- Wszelkie informacje mówiące o tym, że mamy jakiś tajny plan wprowadzenia stanu wyjątkowego lub innego stanu nadzwyczajnego są kompletną bzdurą. Nawet nie rozważaliśmy takiego wariantu - podkreślił szef Komitetu Wykonawczego PiS Krzysztof Sobolewski. - Bylibyśmy wdzięczni, gdyby ci, którzy o tym piszą zapytali nas chociaż o zdanie - dodał.
Sobotni "Super Express" podał, że lider PiS Jarosław Kaczyński jest zdeterminowany, aby wybory prezydenckie odbyły się w maju. Jak podał tabloid, jeśli jednak opozycja do spółki z Jarosławem Gowinem, szefem Porozumienia (wspólnie z PiS i Solidarną Polską tworzą Zjednoczoną Prawicę) i jego posłami zablokują ustawę przewidującą wybory korespondencyjne, wówczas PiS ma wprowadzić stan wyjątkowy. "To tajny plan prezesa na wszelki wypadek. Stosowne dokumenty już ponoć czekają na biurku prezydenta" - przekazało gazecie źródło.
Do tych informacji odniósł się szef Komitetu Wykonawczego PiS.
"Wszelkie informacje pojawiające się w przestrzeni medialnej mówiące, że mamy jakiś tajny plan wprowadzenia stanu wyjątkowego lub innego stanu nadzwyczajnego są kompletną bzdurą i nie mają jakiegokolwiek związku z rzeczywistością"
- powiedział Sobolewski.
"Bylibyśmy wdzięczni, gdyby ci, którzy o tym piszą zapytali nas chociaż o zdanie" - dodał polityk PiS.
Sobolewski przyznał, że "bunt samorządowców", którzy odmawiają przekazania rejestrów wyborców Poczcie Polskiej mógłby być podstawą prawną do wprowadzenia stanu wyjątkowego, ale - jak podkreślił - "nikt od nas nawet nie rozważał takiego wariantu".
Na doniesienia medialne zareagowała też na Twitterze rzeczniczka PiS Anita Czerwińska podkreślając, że są one wyssane z palca. "Wszelkie doniesienia o rzekomych planach wprowadzenia stanu wyjątkowego lub innego stanu nadzwyczajnego są wyssanymi z palca insynuacjami. Nie mają nic wspólnego z rzeczywistością" - napisała.
Wszelkie doniesienia o rzekomych planach wprowadzenia stanu wyjątkowego lub innego stanu nadzwyczajnego są wyssanymi z palca insynuacjami.

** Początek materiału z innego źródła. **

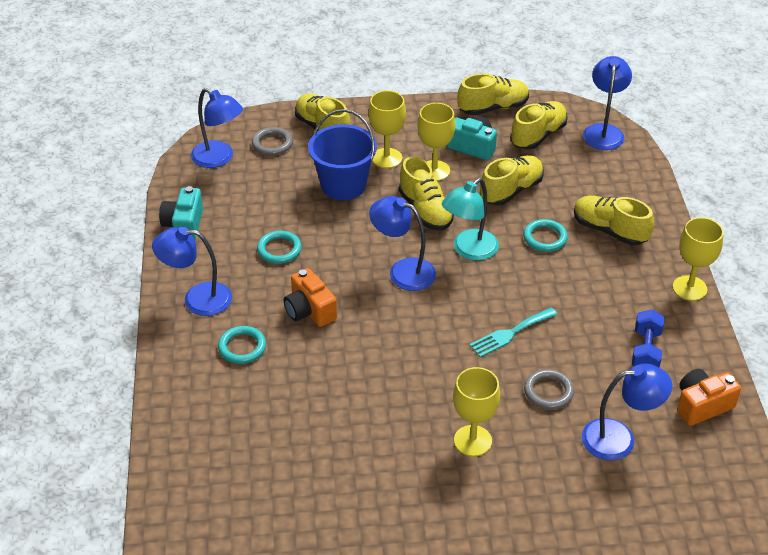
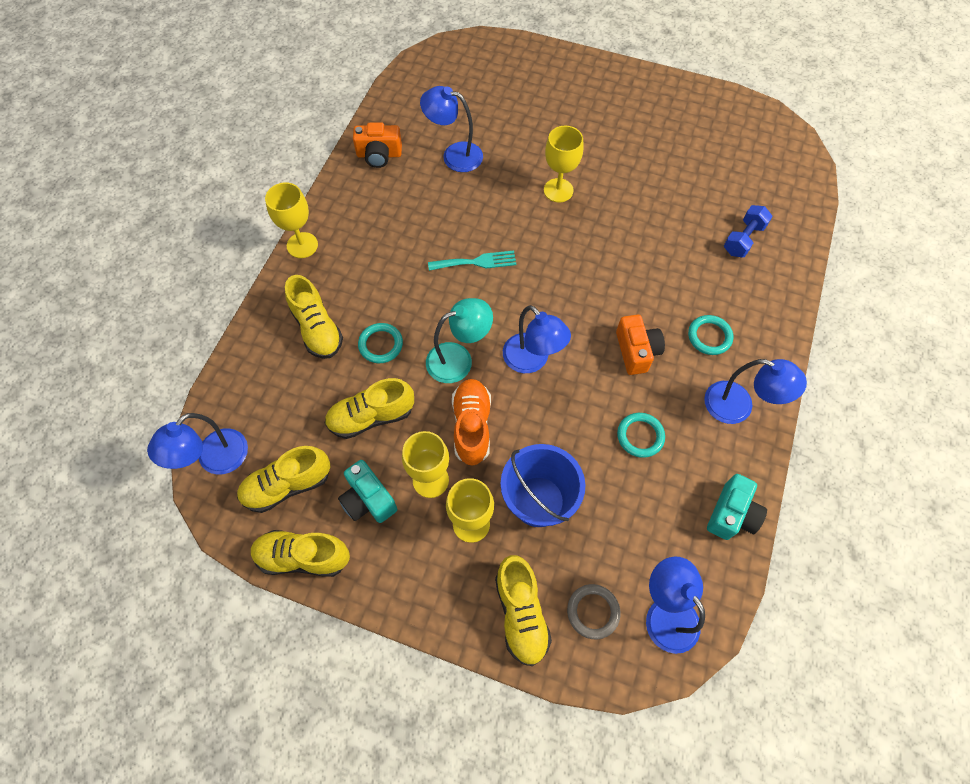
camera: 155 degrees left, 20 degrees up
yellow shoe [399,156,454,230] -> orange shoe [452,379,491,466]
grey ring [524,369,574,410] -> none
blue dumbbell [632,309,665,368] -> blue dumbbell moved to [724,205,773,257]

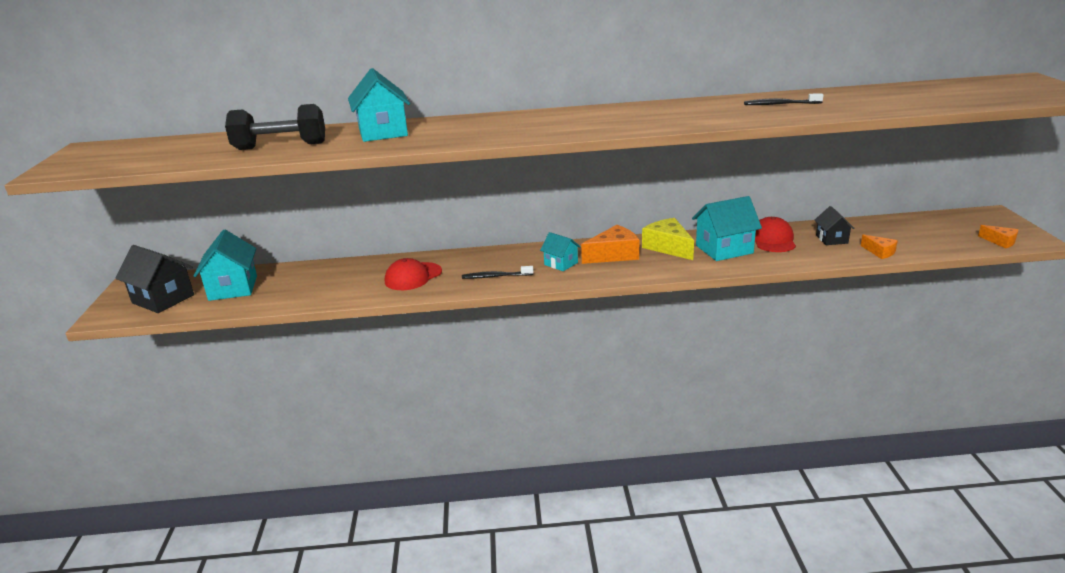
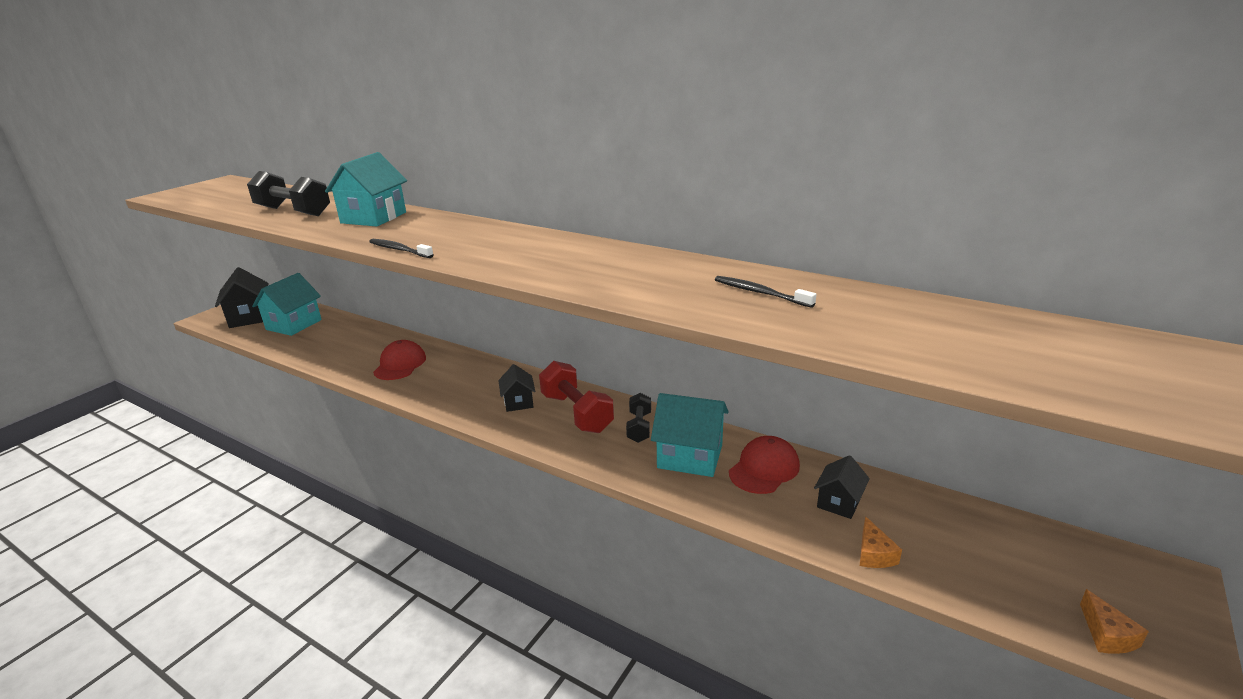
camera: 35 degrees right, 0 degrees up
red cap [385,258,442,290] -> red cap turned 105 degrees clockwise [373,340,426,380]
black toothbrush [462,266,534,279] -> black toothbrush moved to [369,239,434,258]
turquoise house [540,232,581,271] -> black house [498,364,535,412]
orange cheese [581,225,639,264] -> red dumbbell [539,361,614,433]
yellow cheese [642,218,694,260] -> black dumbbell [626,393,651,443]

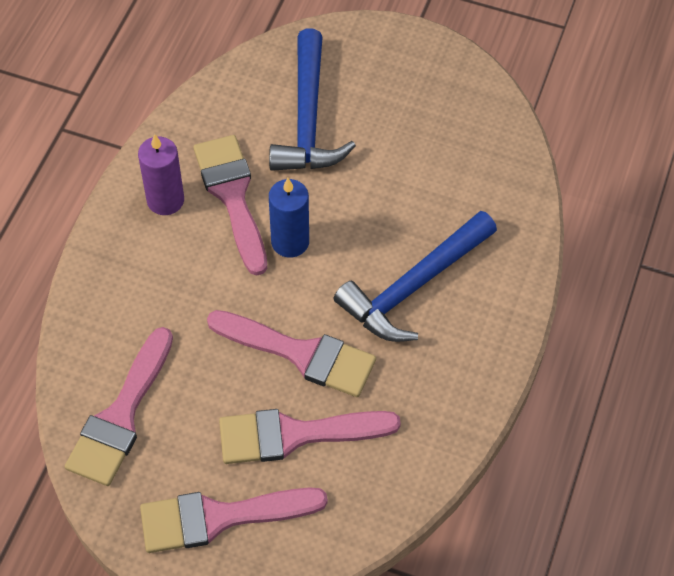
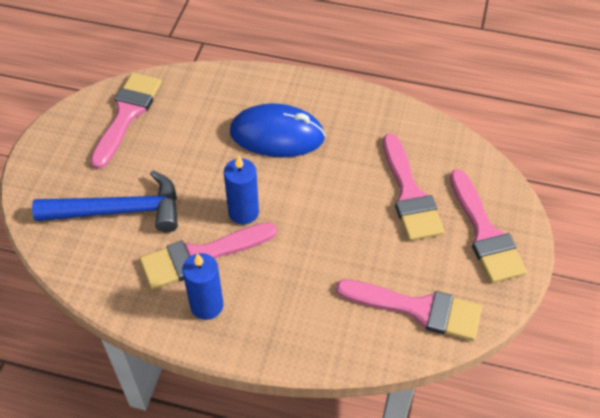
camera: 95 degrees left, 5 degrees down
purple candle [138,134,184,215] -> blue candle [182,253,223,320]
pink brush [207,310,376,397] -> pink brush moved to [90,73,162,169]
blue hammer [334,211,497,342] -> blue mouse [230,103,325,157]

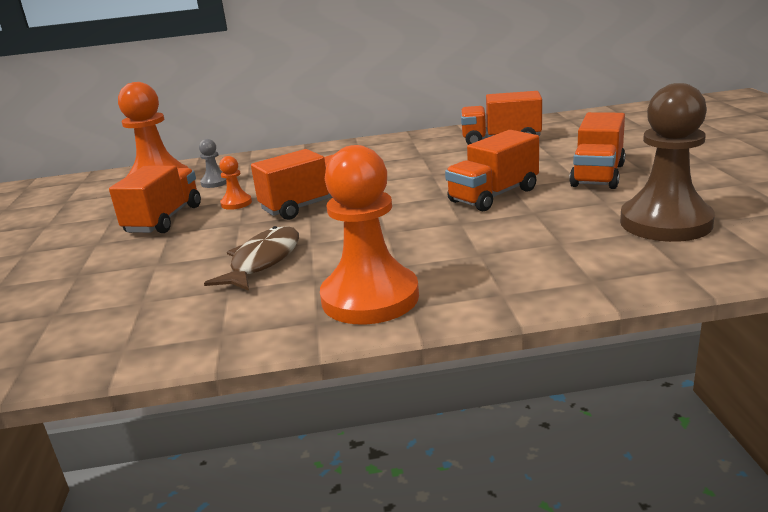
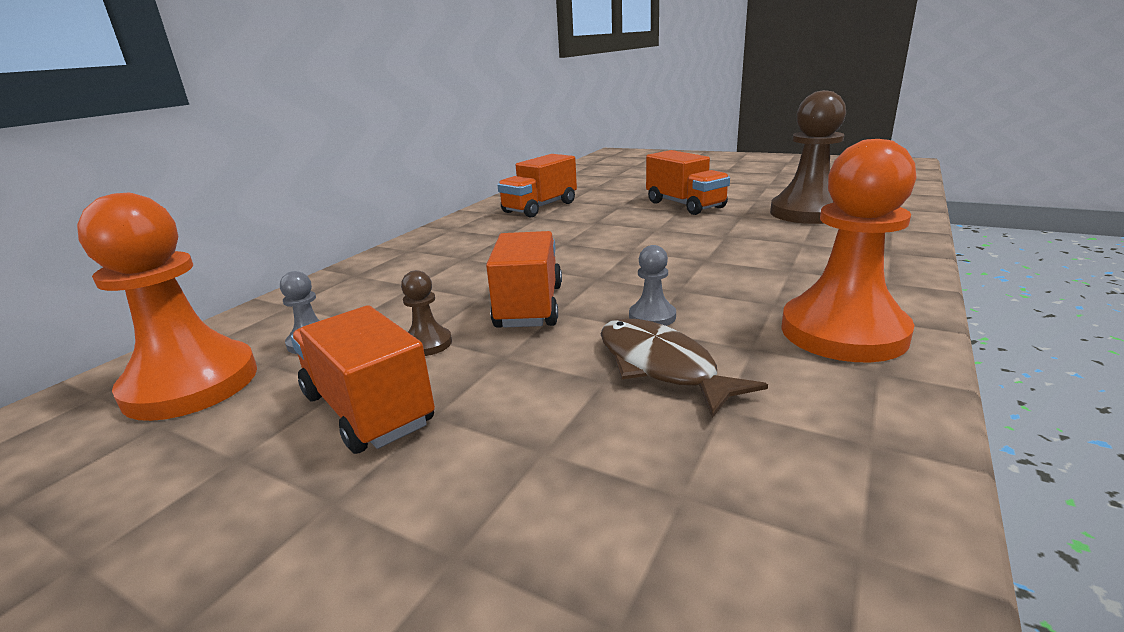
camera: 55 degrees left, 0 degrees up
orange pawn [219,156,252,210] -> brown pawn [401,270,452,356]
orange truck [445,130,539,212] -> none
none -> grey pawn [629,245,676,326]

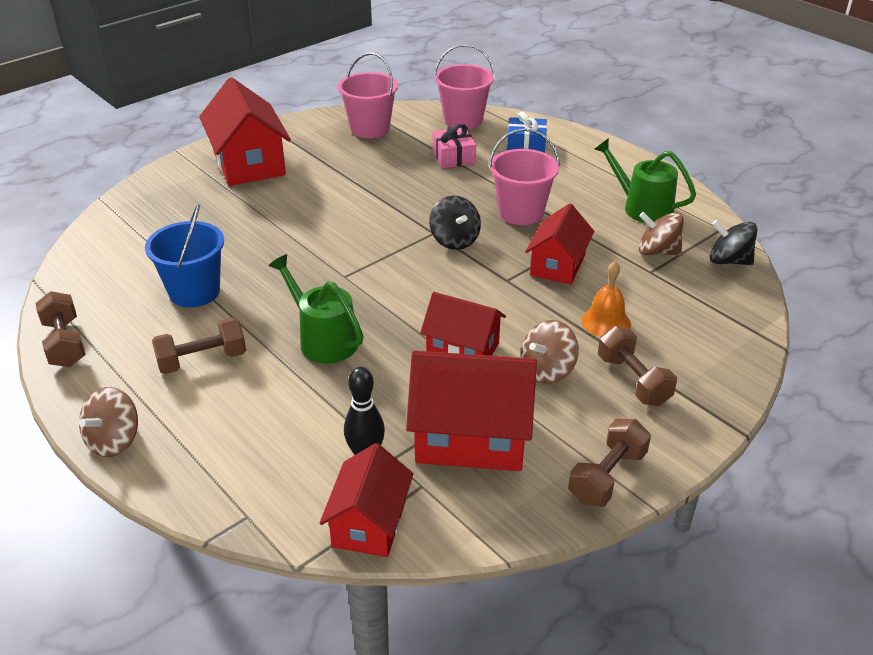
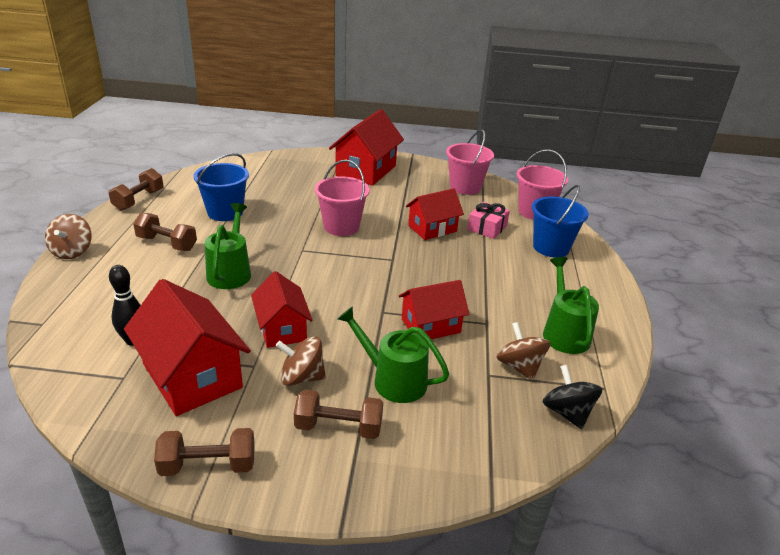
camera: 45 degrees right, 5 degrees down
brown spinning top [79,387,138,457] -> brown spinning top turned 75 degrees counterclockwise [45,214,92,259]
red house [319,443,413,557] -> red house moved to [406,188,464,240]
black spinning top [429,196,481,250] -> none
pink bucket [489,128,560,225] -> pink bucket moved to [315,160,370,236]
blue gift [507,112,547,153] -> blue bucket [532,185,589,257]
orange bell [581,261,631,337] -> green watering can [337,306,449,403]
brown dumbbell [598,326,677,406] -> brown dumbbell turned 75 degrees clockwise [294,389,383,439]

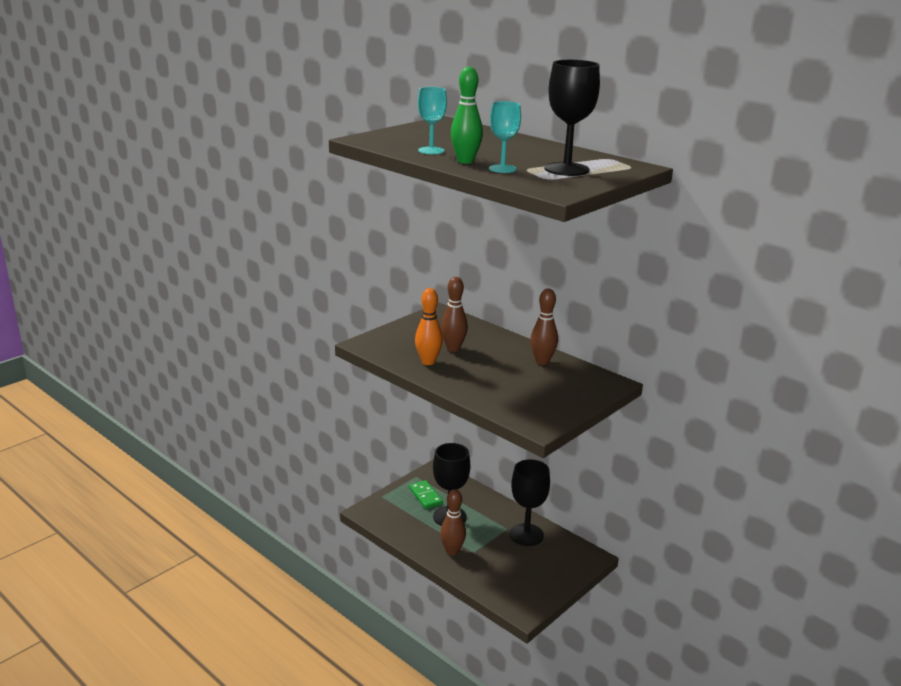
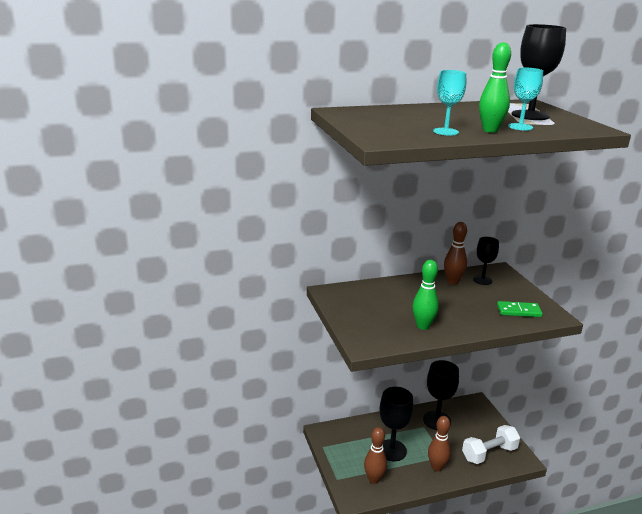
camera: 60 degrees left, 0 degrees up
green domino [409,480,443,509] -> green domino moved to [497,301,542,317]
orange bowling pin [415,288,443,365] -> green bowling pin [412,260,439,330]
brown bowling pin [441,277,468,352] -> brown bowling pin moved to [364,427,387,484]
none -> white dumbbell [462,425,520,464]
none -> black goblet [473,237,499,285]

Nie mają nic wspólnego z rzeczywistością!
— Anita Czerwińska rzecznik PiS (@RzecznikPiS) April 25, 2020
Mamy do czynienia z odmową organizacji wyborów przez niektórych samorządowców. I nawet jeśli dawałoby to podstawę do wprowadzenia stanu wyjątkowego, w żadnym razie nie jest to przez nas brane pod uwagę
— Anita Czerwińska rzecznik PiS (@RzecznikPiS) April 25, 2020
- dodała Czerwińska.
Sejm 6 kwietnia uchwalił ustawę, zgodnie z którą wybory prezydenckie w 2020 r. mają zostać przeprowadzone wyłącznie w drodze głosowania korespondencyjnego. Według nowych przepisów, w stanie epidemii marszałek Sejmu może zarządzić zmianę terminu wyborów, określonego wcześniej w postanowieniu. Ustawa znajduje się obecnie w Senacie.
Wybory prezydenckie zaplanowane są na 10 maja br. PKW zarejestrowała 10 kandydatów, którzy zmierzą się w majowych wyborach prezydenckich: ubiegający się o reelekcję Andrzej Duda (z poparciem PiS), Władysław Kosiniak-Kamysz (PSL), Małgorzata Kidawa-Błońska (Koalicja Obywatelska), Robert Biedroń (Lewica), Szymon Hołownia (kandydat niezależny), Krzysztof Bosak (Konfederacja), Stanisław Żółtek (Kongres Nowej Prawicy), Marek Jakubiak (Federacja dla Rzeczypospolitej), Mirosław Piotrowski (Ruch Prawdziwa Europa) oraz Paweł Tanajno (bezpartyjny).